▸ Exercise details
Copy every line below without changing a character, but leave the pictures out of your answer.

▸ Exercise input
☆ ☆ ☆ ☆ ☆ ☆ ☆

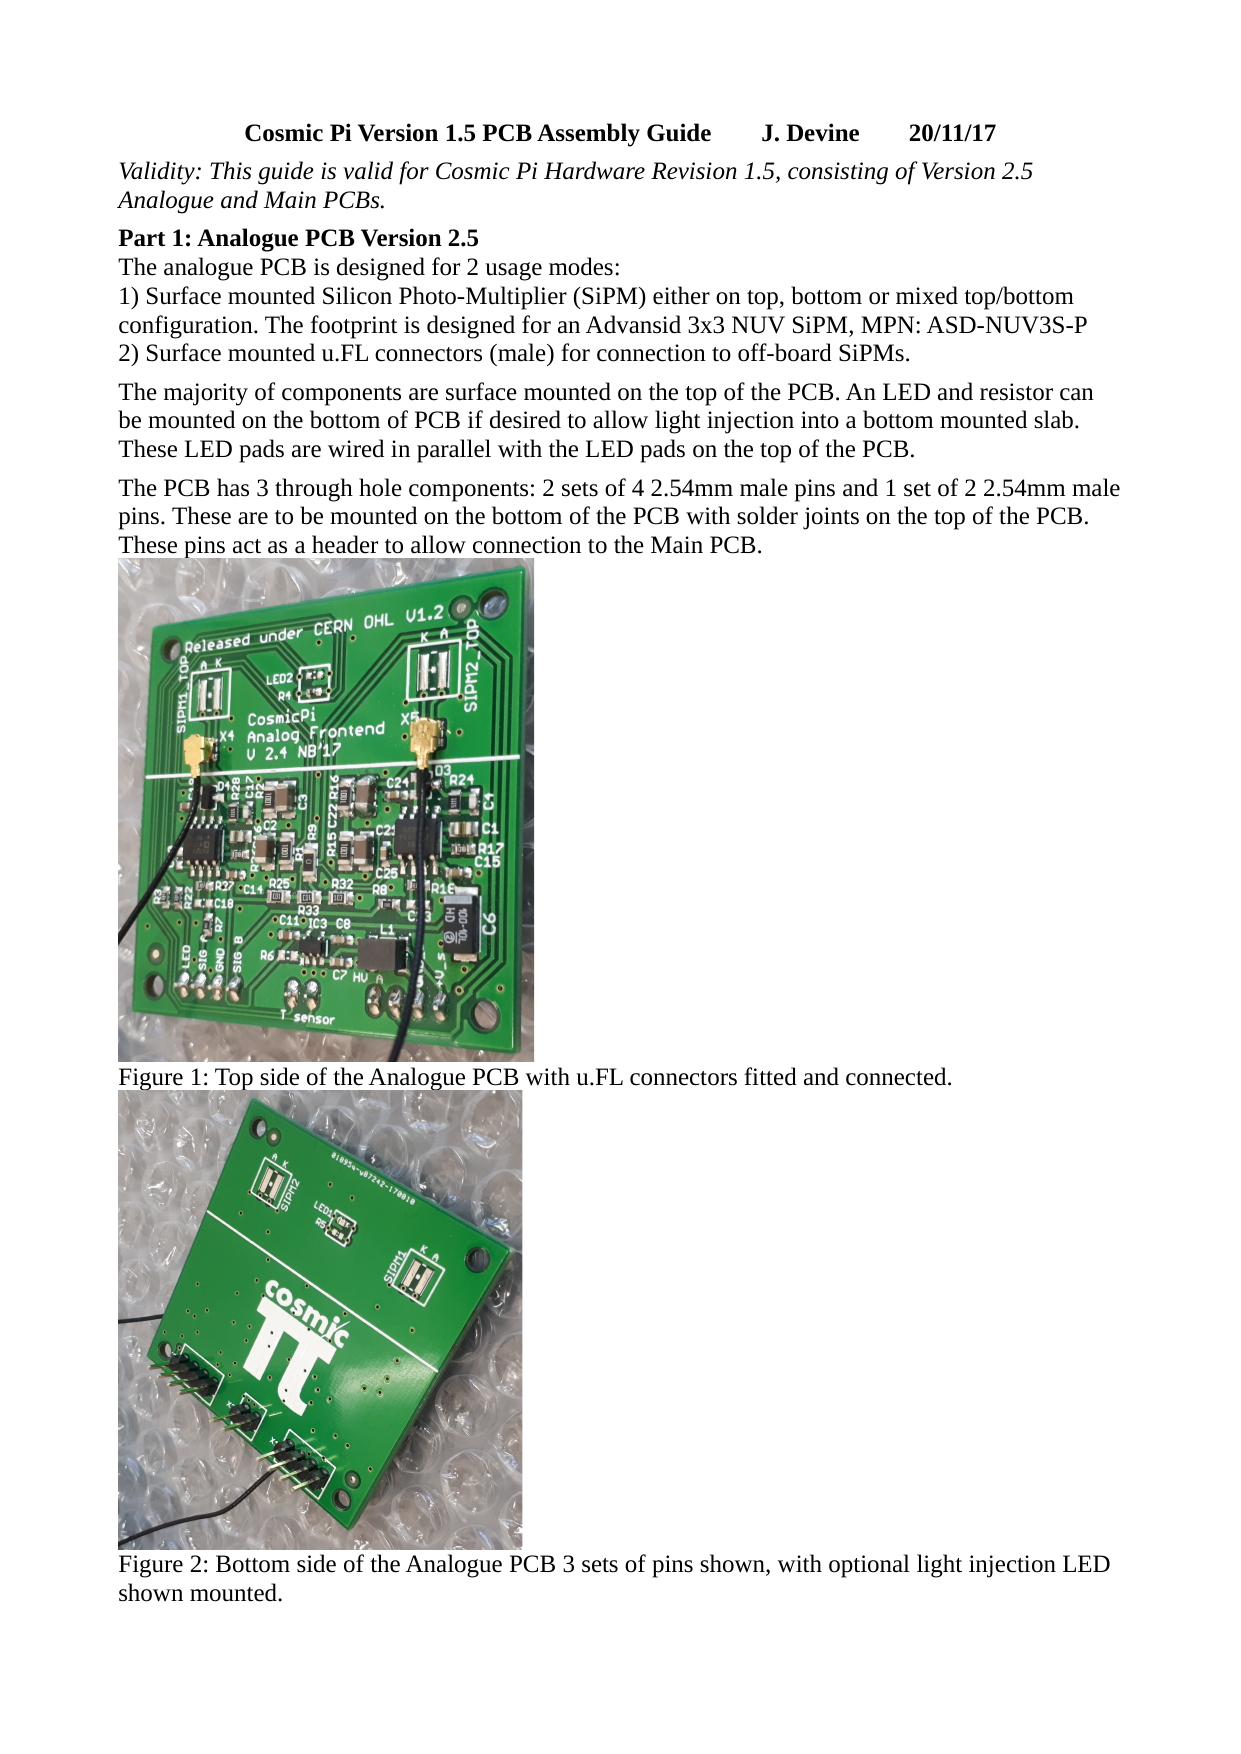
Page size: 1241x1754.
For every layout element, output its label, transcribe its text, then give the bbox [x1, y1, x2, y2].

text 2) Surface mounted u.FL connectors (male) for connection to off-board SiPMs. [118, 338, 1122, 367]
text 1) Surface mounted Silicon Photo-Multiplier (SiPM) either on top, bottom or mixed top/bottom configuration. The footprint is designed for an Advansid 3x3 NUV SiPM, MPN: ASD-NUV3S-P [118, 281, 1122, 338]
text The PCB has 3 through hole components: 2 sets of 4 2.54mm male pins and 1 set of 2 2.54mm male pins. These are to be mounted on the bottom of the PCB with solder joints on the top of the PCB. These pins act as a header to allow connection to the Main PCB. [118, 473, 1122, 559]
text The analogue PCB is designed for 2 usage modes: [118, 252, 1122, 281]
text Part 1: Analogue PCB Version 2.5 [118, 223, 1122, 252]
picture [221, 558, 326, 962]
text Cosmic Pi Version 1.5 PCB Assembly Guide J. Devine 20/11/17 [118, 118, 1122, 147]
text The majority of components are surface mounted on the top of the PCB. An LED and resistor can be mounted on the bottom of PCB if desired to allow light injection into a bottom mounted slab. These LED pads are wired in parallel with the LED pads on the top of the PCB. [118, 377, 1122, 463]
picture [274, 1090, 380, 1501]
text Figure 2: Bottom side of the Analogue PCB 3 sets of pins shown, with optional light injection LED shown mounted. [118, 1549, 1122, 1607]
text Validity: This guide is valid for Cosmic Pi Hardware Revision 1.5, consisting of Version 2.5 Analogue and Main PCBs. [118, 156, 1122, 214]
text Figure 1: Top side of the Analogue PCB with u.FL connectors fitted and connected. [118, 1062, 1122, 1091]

☆ ☆ ☆ ☆ ☆ ☆ ☆

▸ Complete answer
Page size: 1241x1754.
For every layout element, output its label, transcribe its text, then give the bbox [x1, y1, x2, y2].

text 2) Surface mounted u.FL connectors (male) for connection to off-board SiPMs. [118, 338, 1122, 367]
text 1) Surface mounted Silicon Photo-Multiplier (SiPM) either on top, bottom or mixed top/bottom configuration. The footprint is designed for an Advansid 3x3 NUV SiPM, MPN: ASD-NUV3S-P [118, 281, 1122, 338]
text The PCB has 3 through hole components: 2 sets of 4 2.54mm male pins and 1 set of 2 2.54mm male pins. These are to be mounted on the bottom of the PCB with solder joints on the top of the PCB. These pins act as a header to allow connection to the Main PCB. [118, 473, 1122, 559]
text The analogue PCB is designed for 2 usage modes: [118, 252, 1122, 281]
text Part 1: Analogue PCB Version 2.5 [118, 223, 1122, 252]
picture [221, 558, 326, 962]
text Cosmic Pi Version 1.5 PCB Assembly Guide J. Devine 20/11/17 [118, 118, 1122, 147]
text The majority of components are surface mounted on the top of the PCB. An LED and resistor can be mounted on the bottom of PCB if desired to allow light injection into a bottom mounted slab. These LED pads are wired in parallel with the LED pads on the top of the PCB. [118, 377, 1122, 463]
picture [274, 1090, 380, 1501]
text Figure 2: Bottom side of the Analogue PCB 3 sets of pins shown, with optional light injection LED shown mounted. [118, 1549, 1122, 1607]
text Validity: This guide is valid for Cosmic Pi Hardware Revision 1.5, consisting of Version 2.5 Analogue and Main PCBs. [118, 156, 1122, 214]
text Figure 1: Top side of the Analogue PCB with u.FL connectors fitted and connected. [118, 1062, 1122, 1091]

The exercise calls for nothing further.